WORK INSTRUCTION:
All records below should be repeated exactly, with the pictures left out.

SOURCE DATA:
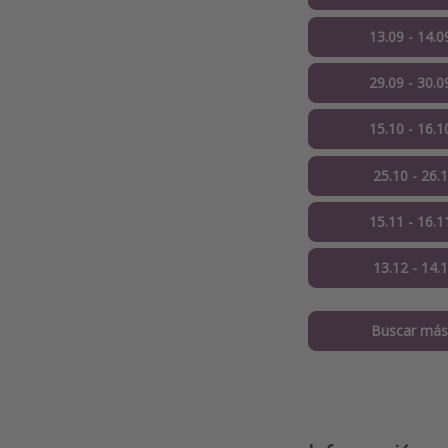
13.09 - 14.0
29.09 - 30.0
15.10 - 16.1
25.10 - 26.
15.11 - 16.1
13.12 - 14.
Buscar más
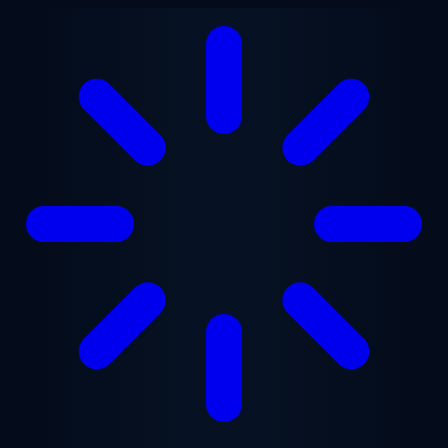
Перейти до основного вмісту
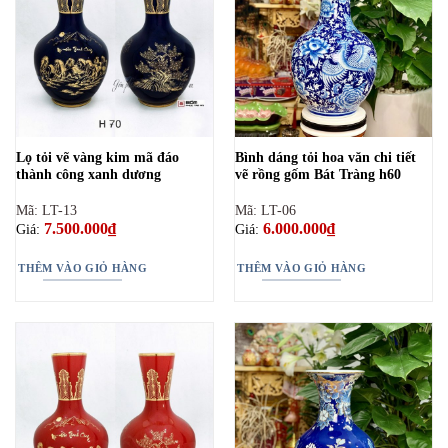
Lọ tỏi vẽ vàng kim mã đáo
Bình dáng tỏi hoa văn chi tiết
thành công xanh dương
vẽ rồng gốm Bát Tràng h60
Mã: LT-13
Mã: LT-06
7.500.000
₫
6.000.000
₫
Giá:
Giá:
THÊM VÀO GIỎ HÀNG
THÊM VÀO GIỎ HÀNG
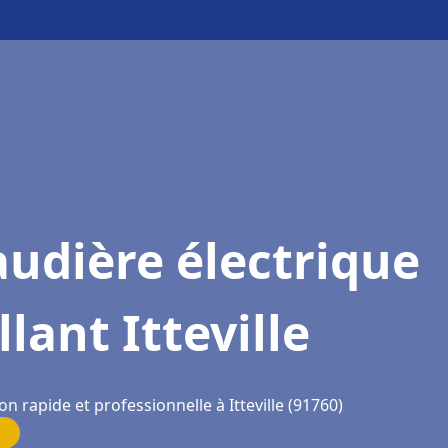
udière électrique
llant Itteville
on rapide et professionnelle à Itteville (91760)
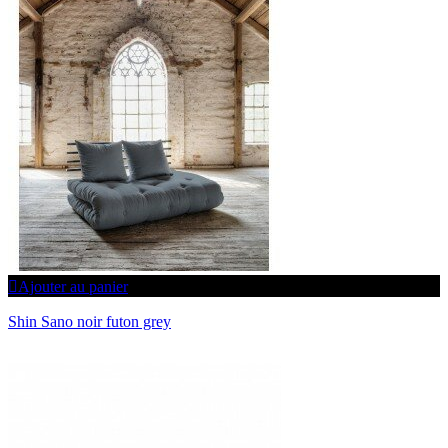
Ajouter au panier
Shin Sano noir futon grey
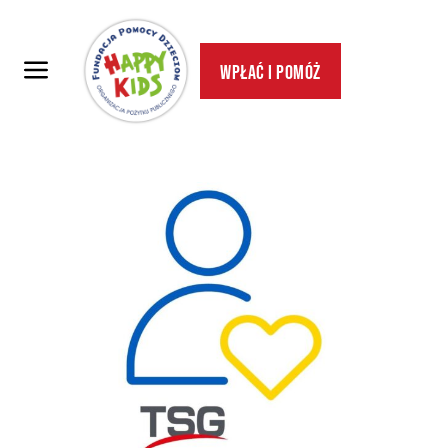
Wpłać i pomóż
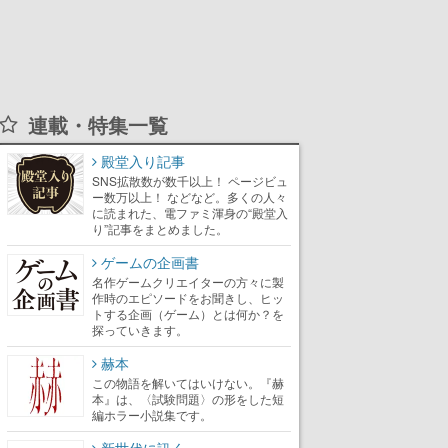
連載・特集一覧
殿堂入り記事
SNS拡散数が数千以上！ ページビュ
ー数万以上！ などなど。多くの人々
に読まれた、電ファミ渾身の“殿堂入
り”記事をまとめました。
ゲームの企画書
名作ゲームクリエイターの方々に製
作時のエピソードをお聞きし、ヒッ
トする企画（ゲーム）とは何か？を
探っていきます。
赫本
この物語を解いてはいけない。『赫
本』は、〈試験問題〉の形をした短
編ホラー小説集です。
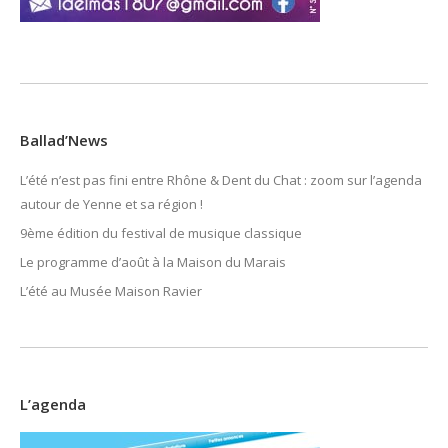
Ballad’News
L’été n’est pas fini entre Rhône & Dent du Chat : zoom sur l’agenda
autour de Yenne et sa région !
9ème édition du festival de musique classique
Le programme d’août à la Maison du Marais
L’été au Musée Maison Ravier
L’agenda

RESPONSE TO THIS EXERCISE:
13.09 - 14.0
29.09 - 30.0
15.10 - 16.1
25.10 - 26.
15.11 - 16.1
13.12 - 14.
Buscar más
Перейти до основного вмісту
Lọ tỏi vẽ vàng kim mã đáo
Bình dáng tỏi hoa văn chi tiết
thành công xanh dương
vẽ rồng gốm Bát Tràng h60
Mã: LT-13
Mã: LT-06
7.500.000
₫
6.000.000
₫
Giá:
Giá:
THÊM VÀO GIỎ HÀNG
THÊM VÀO GIỎ HÀNG
udière électrique
llant Itteville
on rapide et professionnelle à Itteville (91760)
Ajouter au panier
Shin Sano noir futon grey
Wpłać i pomóż
連載・特集一覧
殿堂入り記事
SNS拡散数が数千以上！ ページビュ
ー数万以上！ などなど。多くの人々
に読まれた、電ファミ渾身の“殿堂入
り”記事をまとめました。
ゲームの企画書
名作ゲームクリエイターの方々に製
作時のエピソードをお聞きし、ヒッ
トする企画（ゲーム）とは何か？を
探っていきます。
赫本
この物語を解いてはいけない。『赫
本』は、〈試験問題〉の形をした短
編ホラー小説集です。
Ballad’News
L’été n’est pas fini entre Rhône & Dent du Chat : zoom sur l’agenda
autour de Yenne et sa région !
9ème édition du festival de musique classique
Le programme d’août à la Maison du Marais
L’été au Musée Maison Ravier
L’agenda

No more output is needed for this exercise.